The ultimate goal of next generation multiple access (NGMA) is to support massive terminals and facilitate multiple functionalities over the limited radio resources of wireless networks in the most efficient manner possible. However, the random and uncontrollable wireless radio environment is a major obstacle to realizing this NGMA vision. Given the prominent feature of achieving 360{\deg} smart radio environment, simultaneously transmitting and reflecting surfaces (STARS) are emerging as one key enabling technology among the family of reconfigurable intelligent surfaces for NGMA. This paper provides a comprehensive overview of the recent research progress of STARS, focusing on fundamentals, performance analysis, and full-space beamforming design, as well as promising employments of STARS in NGMA. In particular, we first introduce the basics of STARS by elaborating on the foundational principles and operating protocols as well as discussing different STARS categories and prototypes. Moreover, we systematically survey the existing performance analysis and beamforming design for STARS-aided wireless communications in terms of diverse objectives and different mathematical approaches. Given the superiority of STARS, we further discuss advanced STARS applications as well as the attractive interplay between STARS and other emerging techniques to motivate future works for realizing efficient NGMA.

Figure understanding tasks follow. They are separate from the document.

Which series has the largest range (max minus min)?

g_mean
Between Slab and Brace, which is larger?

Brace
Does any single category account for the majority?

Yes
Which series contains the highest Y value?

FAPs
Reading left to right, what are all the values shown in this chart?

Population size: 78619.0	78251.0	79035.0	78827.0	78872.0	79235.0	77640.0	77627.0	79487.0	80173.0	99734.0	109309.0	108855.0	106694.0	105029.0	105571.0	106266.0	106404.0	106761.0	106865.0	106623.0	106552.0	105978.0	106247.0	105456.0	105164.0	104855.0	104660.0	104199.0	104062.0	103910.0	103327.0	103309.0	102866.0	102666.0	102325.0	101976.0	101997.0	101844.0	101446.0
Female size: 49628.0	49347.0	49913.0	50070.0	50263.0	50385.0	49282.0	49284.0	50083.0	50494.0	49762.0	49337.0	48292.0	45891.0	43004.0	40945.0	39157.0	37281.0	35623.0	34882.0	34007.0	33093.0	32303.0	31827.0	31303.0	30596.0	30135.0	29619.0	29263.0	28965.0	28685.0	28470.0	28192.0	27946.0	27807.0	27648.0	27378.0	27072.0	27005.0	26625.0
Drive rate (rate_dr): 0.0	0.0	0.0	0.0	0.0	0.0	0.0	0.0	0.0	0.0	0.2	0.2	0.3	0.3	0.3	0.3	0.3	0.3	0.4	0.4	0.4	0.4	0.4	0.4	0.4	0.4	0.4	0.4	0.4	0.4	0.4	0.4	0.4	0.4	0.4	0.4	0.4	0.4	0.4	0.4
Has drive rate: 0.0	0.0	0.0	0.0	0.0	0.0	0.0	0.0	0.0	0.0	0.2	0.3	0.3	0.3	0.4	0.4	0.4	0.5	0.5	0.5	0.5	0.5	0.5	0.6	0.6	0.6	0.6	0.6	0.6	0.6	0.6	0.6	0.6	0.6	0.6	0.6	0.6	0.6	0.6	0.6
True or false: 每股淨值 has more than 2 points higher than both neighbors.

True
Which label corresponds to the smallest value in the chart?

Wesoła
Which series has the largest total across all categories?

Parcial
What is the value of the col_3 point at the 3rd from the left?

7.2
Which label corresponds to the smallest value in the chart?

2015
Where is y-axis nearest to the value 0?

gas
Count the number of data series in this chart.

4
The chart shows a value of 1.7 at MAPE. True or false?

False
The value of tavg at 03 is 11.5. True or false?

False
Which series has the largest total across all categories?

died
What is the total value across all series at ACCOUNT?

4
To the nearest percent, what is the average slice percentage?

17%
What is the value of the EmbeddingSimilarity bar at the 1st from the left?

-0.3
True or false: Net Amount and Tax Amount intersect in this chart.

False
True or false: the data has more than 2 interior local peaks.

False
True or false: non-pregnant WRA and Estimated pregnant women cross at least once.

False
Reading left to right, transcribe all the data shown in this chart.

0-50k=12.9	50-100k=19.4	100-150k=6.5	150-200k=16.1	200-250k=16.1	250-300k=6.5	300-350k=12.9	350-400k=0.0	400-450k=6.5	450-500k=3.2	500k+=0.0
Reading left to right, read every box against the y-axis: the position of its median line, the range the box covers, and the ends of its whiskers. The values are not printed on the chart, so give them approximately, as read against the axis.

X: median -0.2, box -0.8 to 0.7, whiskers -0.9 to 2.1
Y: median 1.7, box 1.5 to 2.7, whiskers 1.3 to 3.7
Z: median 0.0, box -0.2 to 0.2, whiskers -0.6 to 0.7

翻译：下一代多址接入（NGMA）的最终目标是以最高效的方式，在无线网络有限的无线电资源上支持海量终端并实现多功能通信。然而，随机且不可控的无线电磁环境是实现这一NGMA愿景的主要障碍。同步传输与反射超表面（STARS）凭借其实现360度智能无线电环境的突出特性，正逐渐成为可重构智能超表面家族中支撑NGMA的关键使能技术之一。本文全面综述了STARS的最新研究进展，重点关注其基本原理、性能分析、全空间波束赋形设计，以及STARS在NGMA中的潜在应用。具体而言，我们首先通过阐述STARS的基本原理与操作协议，并讨论不同的STARS类别与原型，介绍其基础概念。此外，我们系统性地梳理了现有STARS辅助无线通信的性能分析与波束赋形设计研究，涵盖不同优化目标与数学方法。基于STARS的优越性，我们进一步探讨了其先进应用场景，以及STARS与其他新兴技术之间富有前景的协同融合，以推动未来实现高效NGMA的研究工作。